# EXERCISE DETAILS
Look below for the line that has "Figure 1: First"; output exactly from it through the line that has "Figure 2: Top", and leave the pictures out.

[[ DATA EXCERPTS, beginning ]]

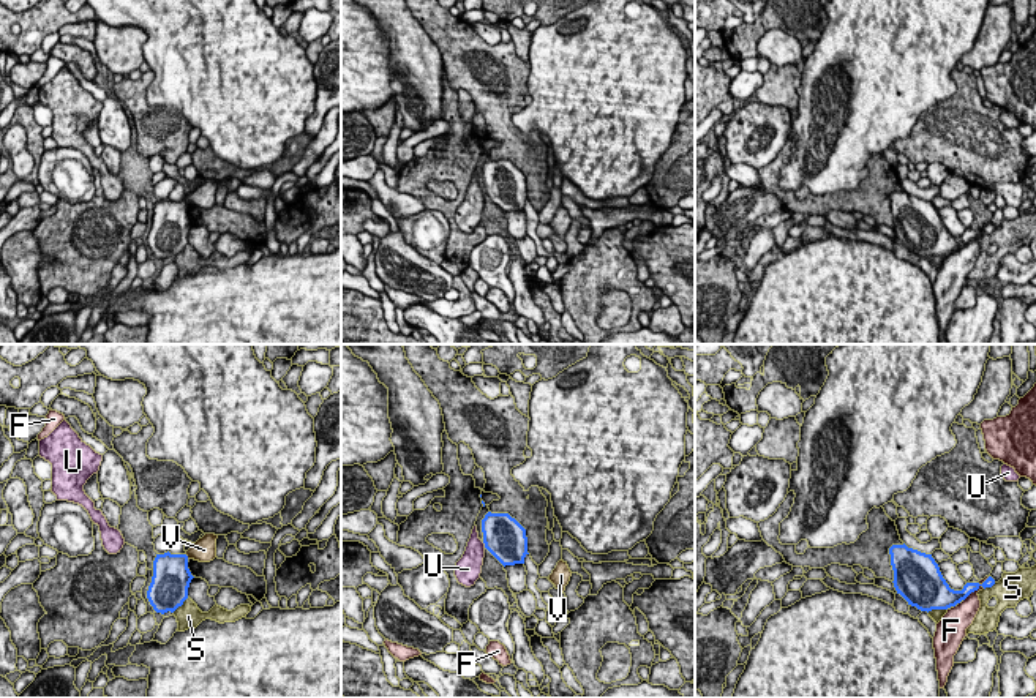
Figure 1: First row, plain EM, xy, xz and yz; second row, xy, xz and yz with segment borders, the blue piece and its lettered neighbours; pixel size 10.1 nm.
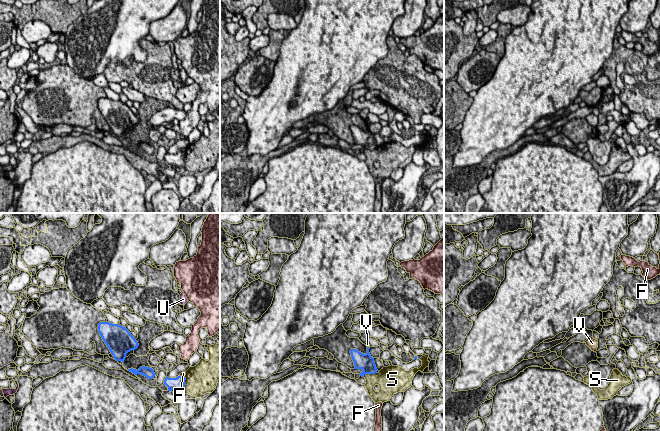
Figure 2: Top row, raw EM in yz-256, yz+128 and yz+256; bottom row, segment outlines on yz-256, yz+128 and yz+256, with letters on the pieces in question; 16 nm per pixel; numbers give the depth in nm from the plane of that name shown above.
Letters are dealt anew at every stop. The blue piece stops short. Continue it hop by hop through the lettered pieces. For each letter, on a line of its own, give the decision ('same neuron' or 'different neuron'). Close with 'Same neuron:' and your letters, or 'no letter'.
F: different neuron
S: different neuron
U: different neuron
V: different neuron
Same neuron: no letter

[[ DATA EXCERPTS, end ]]
[[ DATA EXCERPTS, beginning ]]

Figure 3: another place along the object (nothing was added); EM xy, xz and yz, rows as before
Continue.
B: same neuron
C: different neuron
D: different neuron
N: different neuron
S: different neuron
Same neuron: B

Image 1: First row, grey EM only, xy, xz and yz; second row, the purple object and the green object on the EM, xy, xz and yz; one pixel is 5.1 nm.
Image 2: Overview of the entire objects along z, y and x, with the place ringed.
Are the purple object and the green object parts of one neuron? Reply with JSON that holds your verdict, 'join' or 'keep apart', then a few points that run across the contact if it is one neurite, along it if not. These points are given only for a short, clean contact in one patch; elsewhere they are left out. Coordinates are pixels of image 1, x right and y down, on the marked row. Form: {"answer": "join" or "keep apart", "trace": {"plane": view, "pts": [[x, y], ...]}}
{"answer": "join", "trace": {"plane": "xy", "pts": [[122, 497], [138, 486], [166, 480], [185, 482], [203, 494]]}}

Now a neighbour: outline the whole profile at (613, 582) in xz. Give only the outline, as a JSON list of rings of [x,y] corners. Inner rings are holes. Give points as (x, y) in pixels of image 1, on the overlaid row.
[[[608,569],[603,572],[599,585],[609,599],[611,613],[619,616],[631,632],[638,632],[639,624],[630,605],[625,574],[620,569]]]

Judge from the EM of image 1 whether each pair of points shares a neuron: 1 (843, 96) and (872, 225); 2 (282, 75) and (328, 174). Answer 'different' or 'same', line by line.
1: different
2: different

[[ DATA EXCERPTS, end ]]
[[ DATA EXCERPTS, beginning ]]

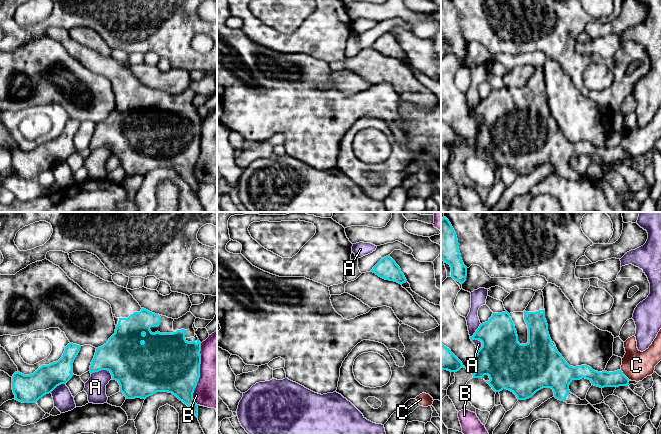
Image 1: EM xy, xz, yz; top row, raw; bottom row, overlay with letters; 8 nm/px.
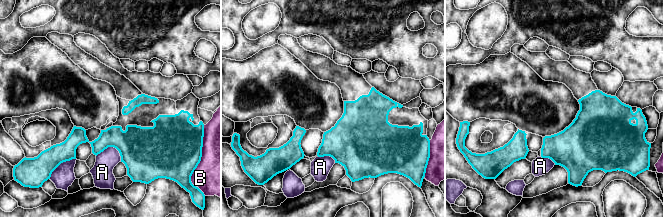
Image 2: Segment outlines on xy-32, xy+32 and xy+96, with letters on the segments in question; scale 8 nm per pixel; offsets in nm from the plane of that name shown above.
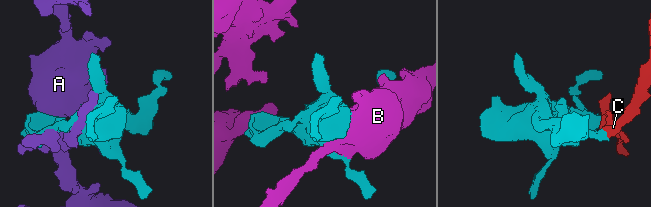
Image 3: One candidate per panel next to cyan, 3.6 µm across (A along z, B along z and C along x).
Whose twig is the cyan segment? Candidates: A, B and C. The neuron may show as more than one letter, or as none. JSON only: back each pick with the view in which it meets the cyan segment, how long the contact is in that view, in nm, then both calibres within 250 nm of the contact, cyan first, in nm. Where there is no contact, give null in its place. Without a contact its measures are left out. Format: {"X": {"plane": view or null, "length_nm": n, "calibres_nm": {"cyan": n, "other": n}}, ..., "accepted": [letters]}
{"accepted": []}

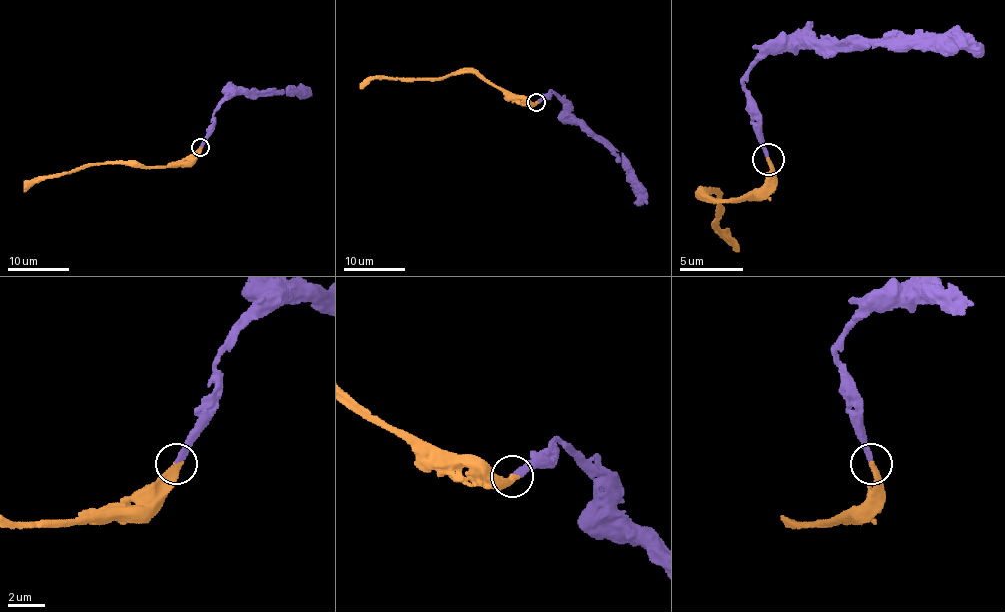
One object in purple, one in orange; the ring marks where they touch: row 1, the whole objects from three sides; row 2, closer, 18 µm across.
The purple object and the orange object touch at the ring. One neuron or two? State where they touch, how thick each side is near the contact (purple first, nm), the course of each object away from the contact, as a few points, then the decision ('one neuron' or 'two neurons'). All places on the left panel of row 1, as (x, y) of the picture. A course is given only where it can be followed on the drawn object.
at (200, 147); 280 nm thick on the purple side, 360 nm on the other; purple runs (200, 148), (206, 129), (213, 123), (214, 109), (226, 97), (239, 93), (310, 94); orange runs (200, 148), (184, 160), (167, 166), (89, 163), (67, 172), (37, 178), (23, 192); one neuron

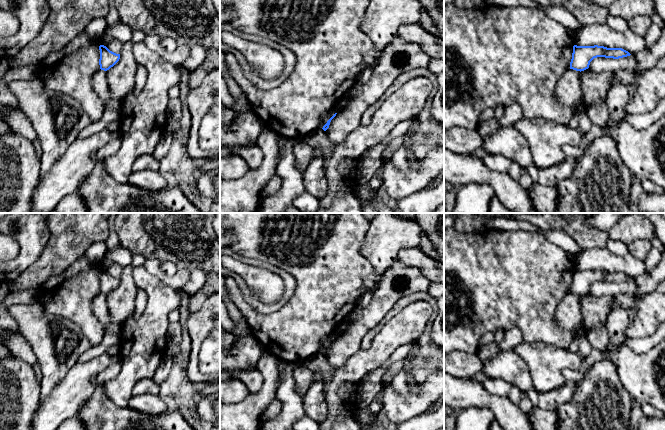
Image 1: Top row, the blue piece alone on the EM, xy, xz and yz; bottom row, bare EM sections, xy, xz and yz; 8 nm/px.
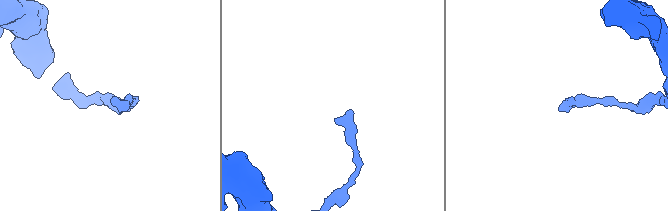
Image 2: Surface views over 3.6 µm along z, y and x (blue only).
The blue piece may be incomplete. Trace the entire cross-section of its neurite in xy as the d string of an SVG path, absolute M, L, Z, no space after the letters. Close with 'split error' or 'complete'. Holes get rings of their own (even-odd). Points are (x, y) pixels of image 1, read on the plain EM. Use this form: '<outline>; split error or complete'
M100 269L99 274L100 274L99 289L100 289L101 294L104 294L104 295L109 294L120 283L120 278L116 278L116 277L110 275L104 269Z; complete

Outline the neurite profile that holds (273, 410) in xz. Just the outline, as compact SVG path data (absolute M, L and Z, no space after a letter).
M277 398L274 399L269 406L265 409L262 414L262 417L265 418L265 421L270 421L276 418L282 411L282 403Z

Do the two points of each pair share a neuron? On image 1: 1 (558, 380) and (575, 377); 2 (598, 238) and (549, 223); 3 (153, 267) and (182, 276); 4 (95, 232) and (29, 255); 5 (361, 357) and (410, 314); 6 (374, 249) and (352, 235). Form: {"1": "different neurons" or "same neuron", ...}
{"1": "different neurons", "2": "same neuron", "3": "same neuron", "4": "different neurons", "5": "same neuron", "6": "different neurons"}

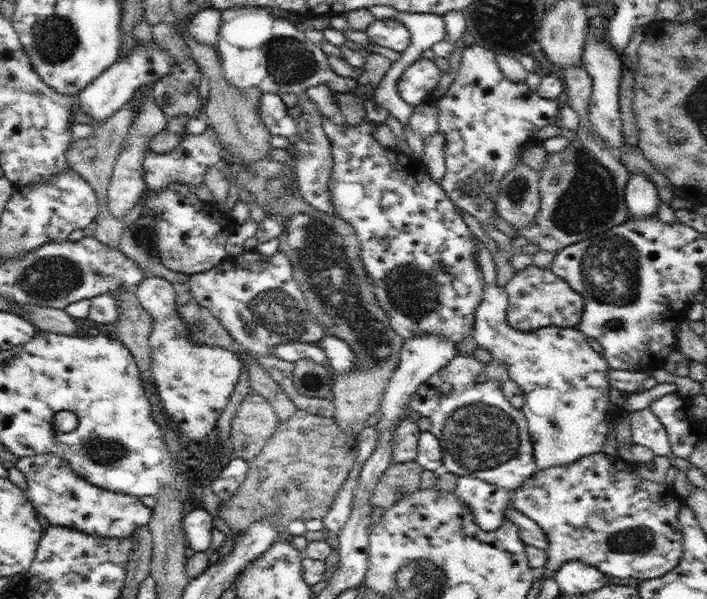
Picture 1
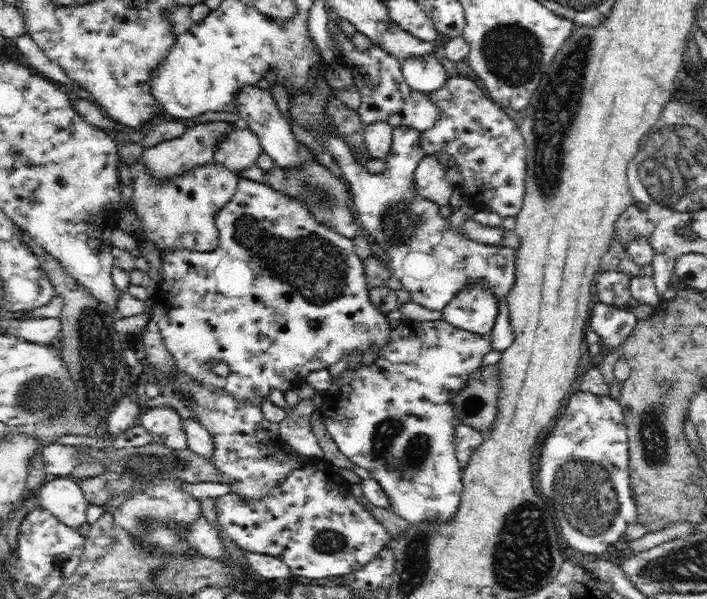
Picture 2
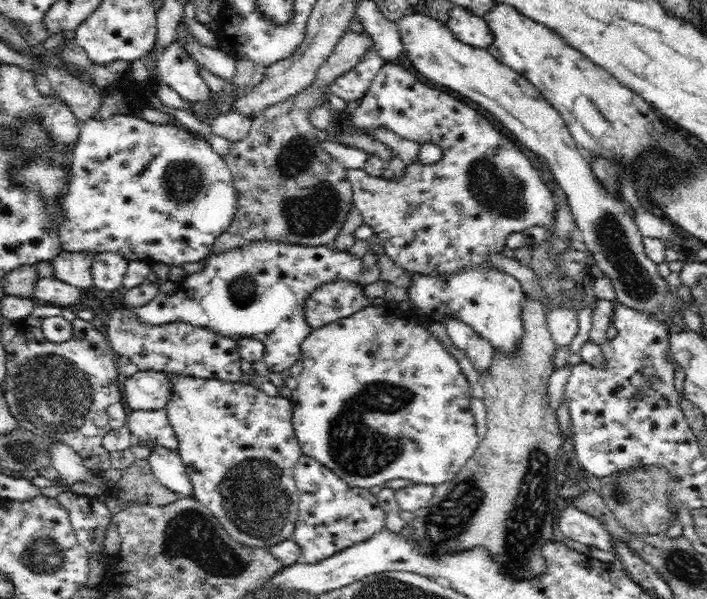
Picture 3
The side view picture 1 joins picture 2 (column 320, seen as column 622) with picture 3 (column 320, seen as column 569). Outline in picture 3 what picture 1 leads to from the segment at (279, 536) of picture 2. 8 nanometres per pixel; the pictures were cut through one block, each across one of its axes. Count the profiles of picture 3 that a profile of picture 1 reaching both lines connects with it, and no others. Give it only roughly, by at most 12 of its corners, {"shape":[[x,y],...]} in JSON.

[[ DATA EXCERPTS, end ]]

# OUTPUT BELOW
Figure 1: First row, plain EM, xy, xz and yz; second row, xy, xz and yz with segment borders, the blue piece and its lettered neighbours; pixel size 10.1 nm.
Figure 2: Top row, raw EM in yz-256, yz+128 and yz+256; bottom row, segment outlines on yz-256, yz+128 and yz+256, with letters on the pieces in question; 16 nm per pixel; numbers give the depth in nm from the plane of that name shown above.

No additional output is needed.